Retrieval of ultra-violet aerosol absorption from radiation measurements in young wildfire plumes

Abstract. Aerosols play an important role for atmospheric radiative transfer in biomass burning (BB) plumes, where they control photochemistry, direct radiative forcing, and radiation-induced atmospheric dynamics. The optical properties of BB aerosol, however, remain poorly constrained, with respect to their absorptive properties at ultraviolet and visible wavelengths. In-situ observations show considerable variability due to heterogeneity in BB plumes, and different measurement methods do not agree with each other.

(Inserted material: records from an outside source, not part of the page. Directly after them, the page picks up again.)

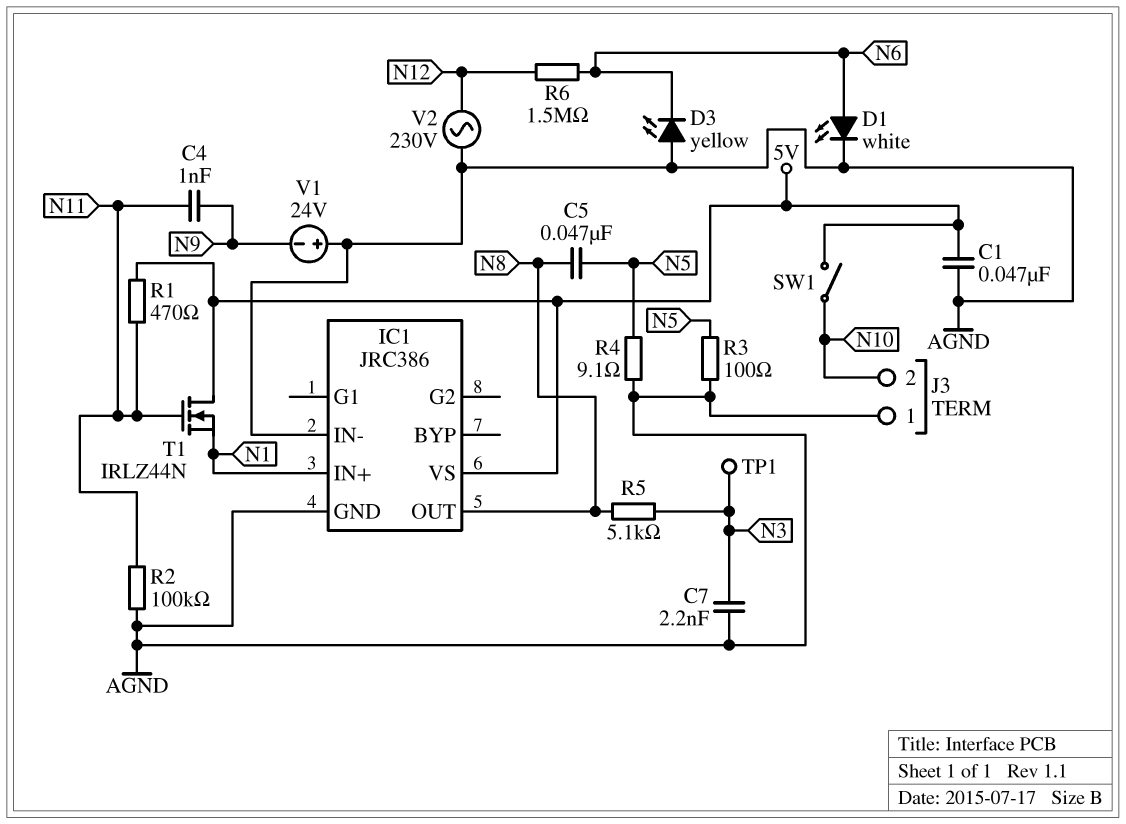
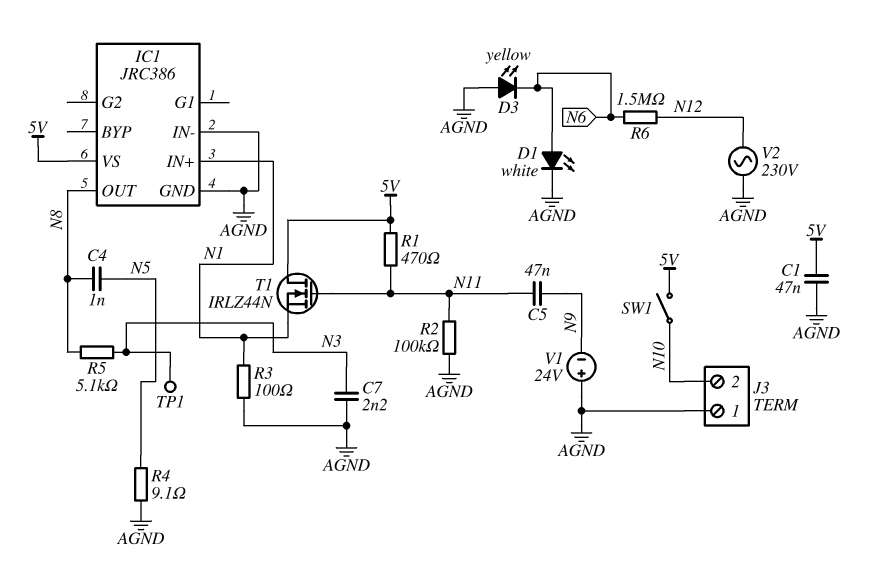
C4: 1nF (N9, N11) -> 1nF (N5, N8)
C5: 47nF (N5, N8) -> 47nF (N9, N11)
R3: 100 (AGND, N5) -> 100 (AGND, N1)

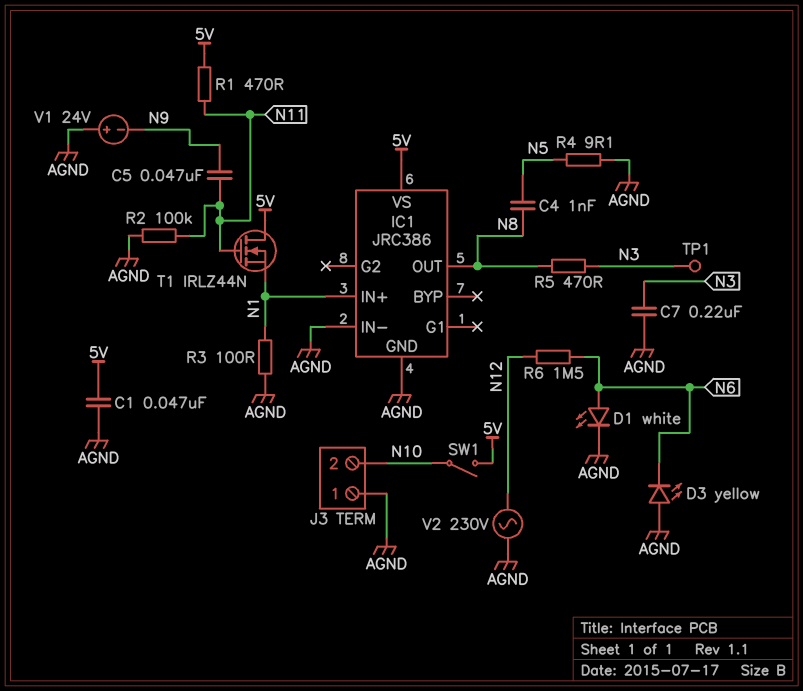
C7: 2.2nF (AGND, N3) -> 220nF (AGND, N3)
R5: 5.1k (N3, N8) -> 470 (N3, N8)

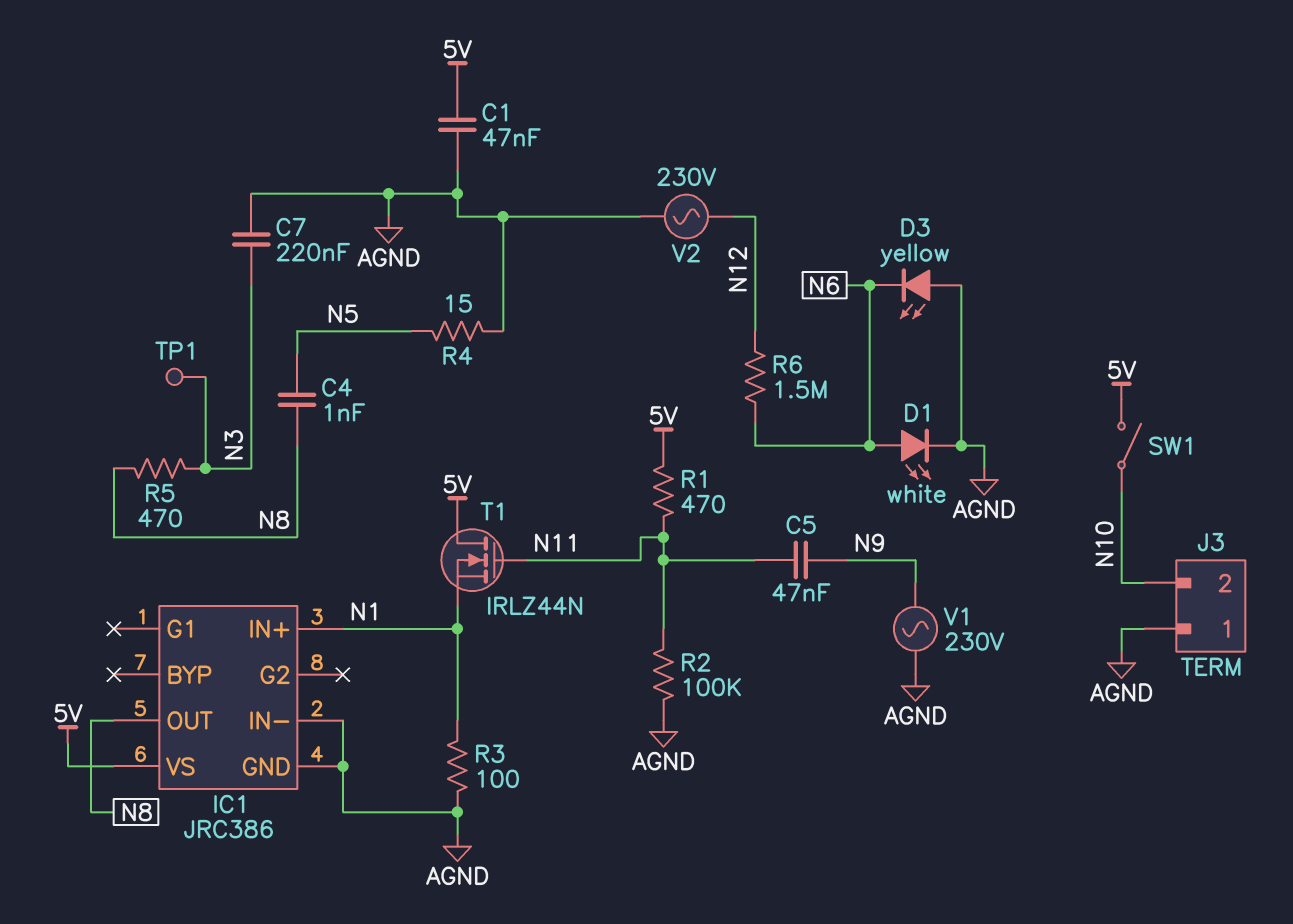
R4: 9.1 (AGND, N5) -> 15 (AGND, N5)
V1: 24V (plus AGND, minus N9) -> AC 230V (AGND, N9)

To overcome this challenge, we have developed an algorithm based on the VLIDORT for photochemistry (VPC) radiative transfer model to retrieve the imaginary refractive index k(λ) from airborne actinic flux observations at wavelengths λ of 310–440 nm. Using three flights from NASA/NOAA’s Fire Influence on Regional to Global Environments and Air Quality (FIREX-AQ) airborne experiment, we obtain values k(387 nm) between 0.02 and 0.03 for different transects, while the absorption Angstrom exponent α_k is 4±1. Volume absorption cross section (VAC) and single scattering albedo generally agree with in situ observations, but show less variability, most likely because of the inherent spatial averaging of our observations. k(λ), VAC and single-scattering co-albedo decrease with physical plume age, with half-lives τ_1/2 of 13±3, 16±4 and 17±4 hours, respectively. Based on our observations, we present a parameterization of the absorptive properties of BB aerosol from western US wildfires as a function of wavelength and plume age, which will help to improve the representation of BB aerosol in models.